Work order: Write out all of the records exactly once more and skip the images.
━━━━━ Provided data
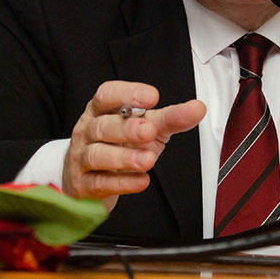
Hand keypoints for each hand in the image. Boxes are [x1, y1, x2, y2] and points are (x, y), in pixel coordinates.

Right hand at [62, 80, 205, 210]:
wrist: (92, 179)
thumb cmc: (119, 145)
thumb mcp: (147, 127)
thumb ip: (171, 118)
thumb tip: (197, 108)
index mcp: (101, 110)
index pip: (107, 95)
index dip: (127, 94)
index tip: (151, 97)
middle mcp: (88, 131)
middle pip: (102, 126)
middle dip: (126, 128)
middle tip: (149, 130)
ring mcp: (82, 158)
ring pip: (97, 154)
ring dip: (124, 157)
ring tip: (148, 159)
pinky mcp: (84, 185)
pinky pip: (100, 183)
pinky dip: (122, 183)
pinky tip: (141, 181)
━━━━━━━━━━
Answer box:
Hand keypoints for each hand in the image. Boxes are [x1, y1, x2, y2] and points are (x, y), in pixel coordinates.

Right hand at [62, 80, 205, 210]:
wrist: (92, 179)
thumb cmc: (119, 145)
thumb mcp: (147, 127)
thumb ip: (171, 118)
thumb tip: (197, 108)
index mcp: (101, 110)
index pip: (107, 95)
index dip: (127, 94)
index tip: (151, 97)
middle mcp: (88, 131)
middle pip: (102, 126)
middle dip: (126, 128)
middle tip: (149, 130)
ring mcp: (82, 158)
ring pip: (97, 154)
ring dip: (124, 157)
ring tip: (148, 159)
pinky mcp: (84, 185)
pinky pip: (100, 183)
pinky dip: (122, 183)
pinky tip: (141, 181)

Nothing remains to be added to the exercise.